◆ **REQUIRED ACTION**
Search for the word "degrees" in the entries. Each line that holds it should be copied.

Object tracking records
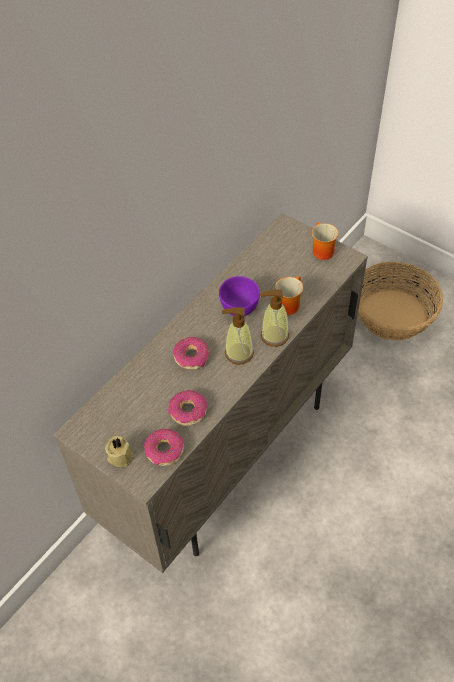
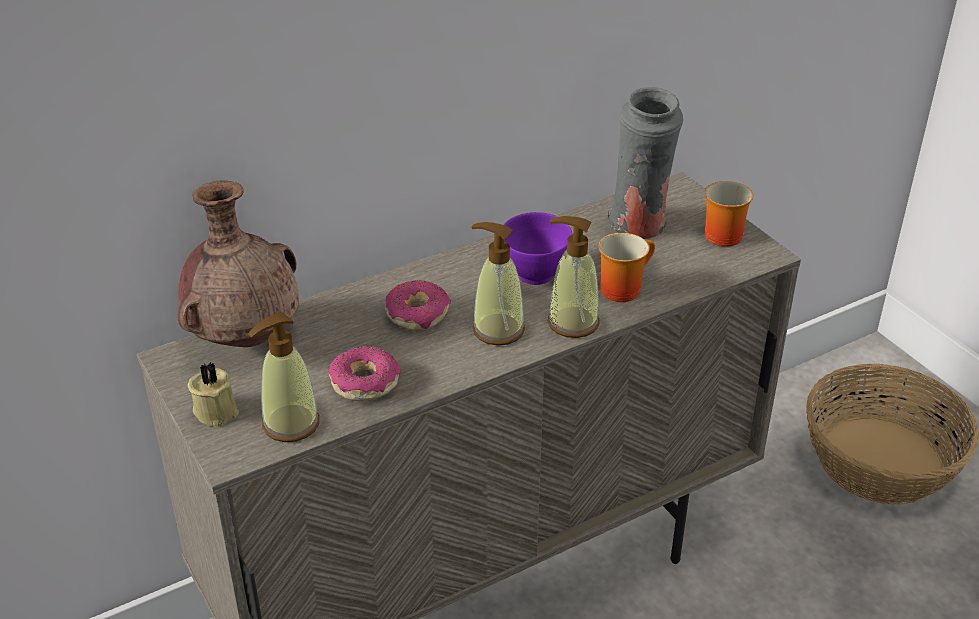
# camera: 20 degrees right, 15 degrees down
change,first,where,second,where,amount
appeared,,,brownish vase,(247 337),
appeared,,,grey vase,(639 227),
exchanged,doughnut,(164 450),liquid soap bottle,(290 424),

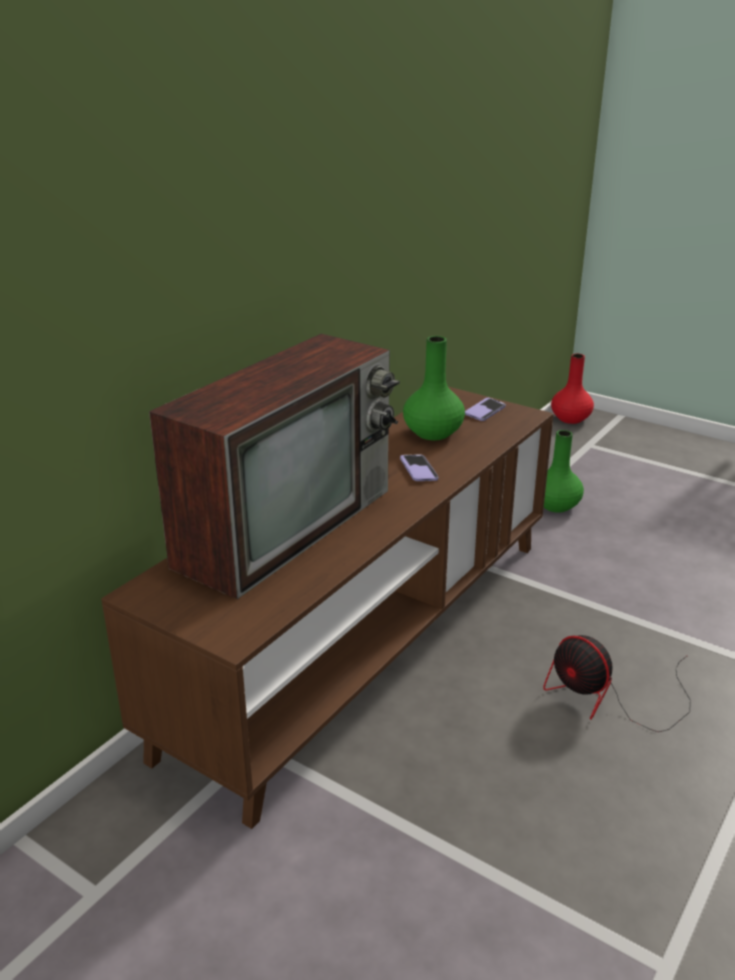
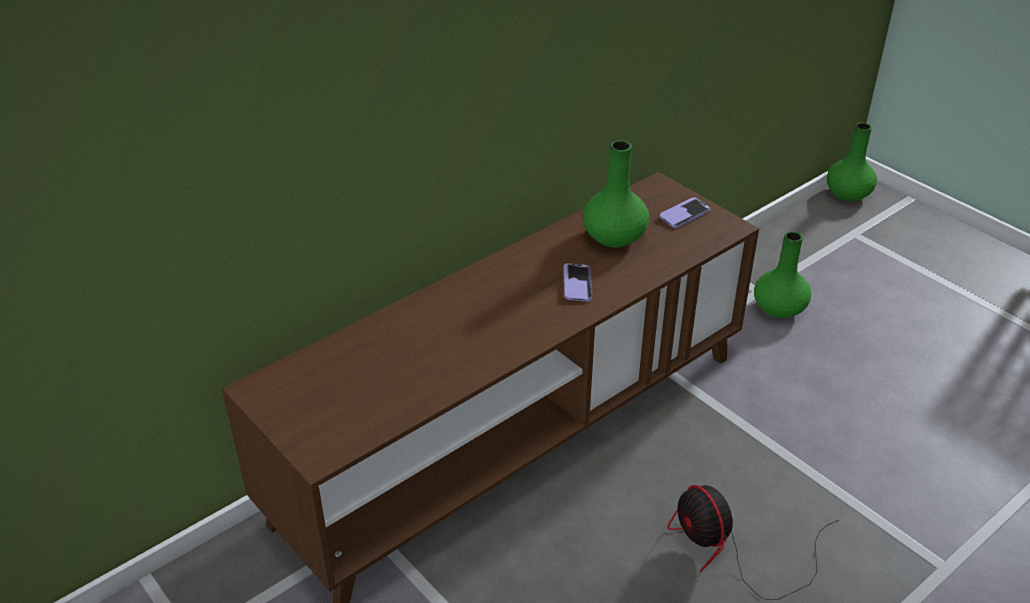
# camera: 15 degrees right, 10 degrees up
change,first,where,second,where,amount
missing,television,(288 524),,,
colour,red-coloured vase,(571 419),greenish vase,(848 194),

◆ **ANSWER SECTION**
# camera: 20 degrees right, 15 degrees down
# camera: 15 degrees right, 10 degrees up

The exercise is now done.